Gernhard brought out Holler’s sheet music and asked the singer to work on the song and see what he thought. Dion’s response after seeing it was; “I hate this song, I don’t want to cut it, I don’t like it.” Gernhard refused to take no for an answer and worked hard on the reluctant artist. Even Dion’s wife endorsed the song and eventually he relented and in the summer of 1968 flew to New York to record the number even though he still didn’t like it. On the day of the session, Gernhard was in the producer’s chair working alongside arranger John Abbott. Dion walked into the studio, sang the song once, beautifully, and departed.

When released in the USA it reached number four. It was no only popular, but really made people sit up and take notice. High school teachers played it in classrooms and got teary-eyed, and were amazed at how quiet and thoughtful their students suddenly became. Later in ’68 Dion sang it on The Smothers Brothers Comedy Hour with Gernhard in the audience. After the show, “Dion seemed upset,” recalled Gernhard in a 2000 interview “But he wouldn’t say what was wrong. We went out and grabbed some dinner and headed back to the hotel. Eventually he spoke up and although Dion will never, ever acknowledge this publicly, he suddenly turned to me and he said, ‘I didn’t know it was about those guys.'”

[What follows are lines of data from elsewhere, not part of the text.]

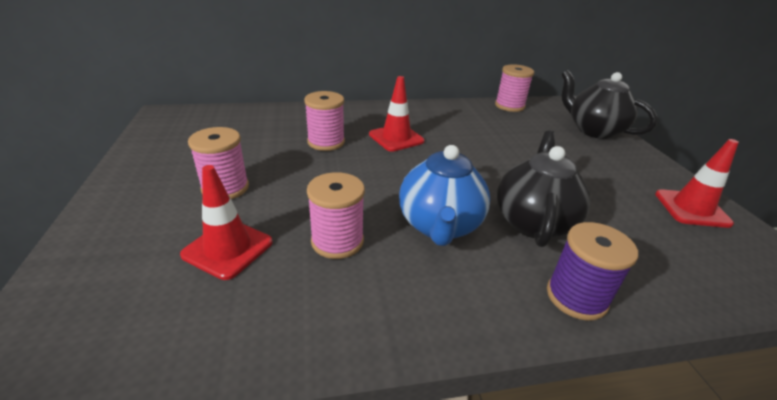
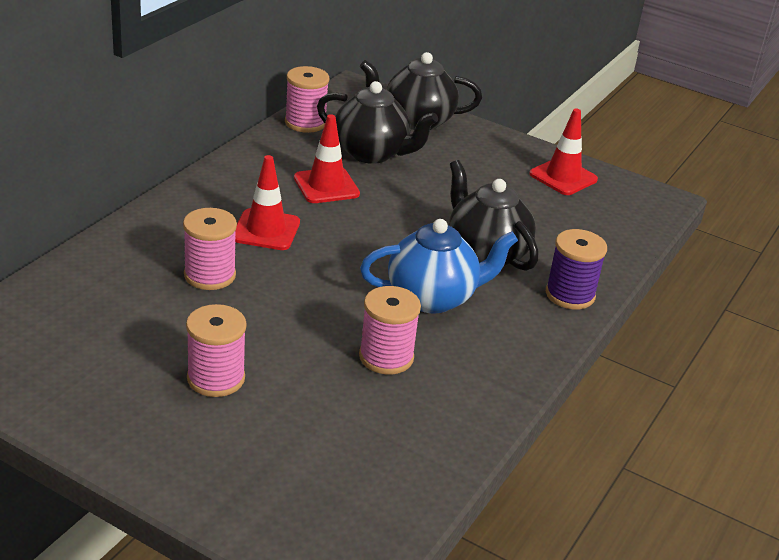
camera: 50 degrees left, 0 degrees up
red traffic cone [180,165,273,280] -> red traffic cone moved to [294,114,360,203]
blue teapot [399,145,490,246] -> blue teapot turned 60 degrees counterclockwise [360,219,518,313]
none -> black teapot [317,81,438,164]

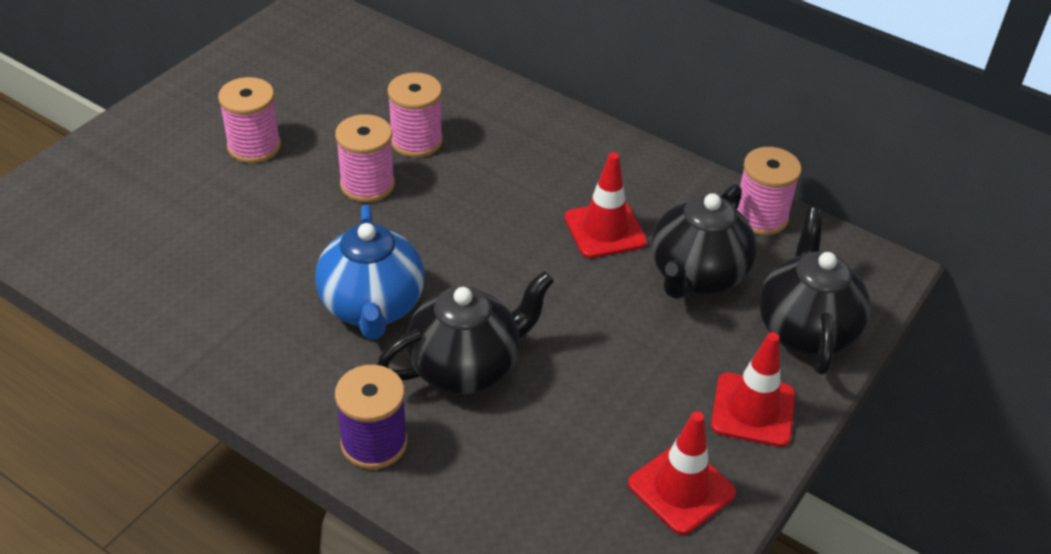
camera: 95 degrees right, 10 degrees up
red traffic cone [235,155,300,250] -> red traffic cone moved to [711,332,795,447]
pink spool [359,286,421,374] -> pink spool moved to [335,114,395,202]

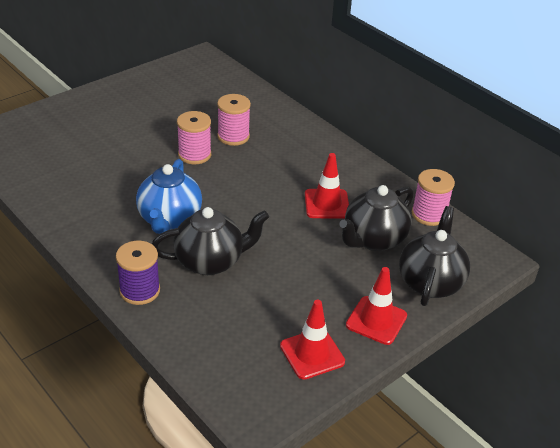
camera: 15 degrees right, 5 degrees down
pink spool [218,77,281,163] -> none

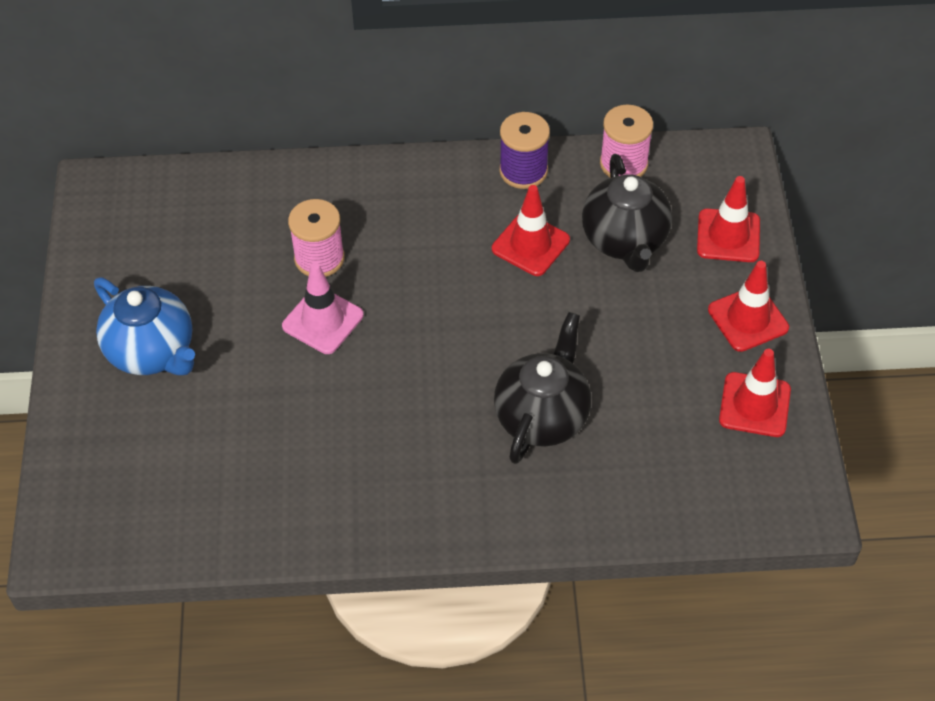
camera: 50 degrees left, 15 degrees up
purple spool [116,241,160,305] -> purple spool moved to [499,112,550,189]
blue teapot [136,159,202,234] -> blue teapot moved to [94,277,195,375]
pink spool [177,111,211,164] -> pink traffic cone [282,263,364,354]
black teapot [399,206,470,306] -> red traffic cone [697,176,760,262]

Dion wrote in his 1988 memoir, The Wanderer, “If it had been up to me, Abraham, Martin and John would have stayed just a young songwriter’s dream. I was recovering from a long addiction to drugs and working to get my career back on track and just didn’t see the message of the song until my mother-in-law pointed it out to me. “I realised that what these four guys – Lincoln, King and the Kennedys — had in common was a dream. It was like they had the courage to believe that a state of love really can exist…’Abraham, Martin and John’ was a way of reminding people that they could aspire to great things, even in the midst of tragedy and confusion.”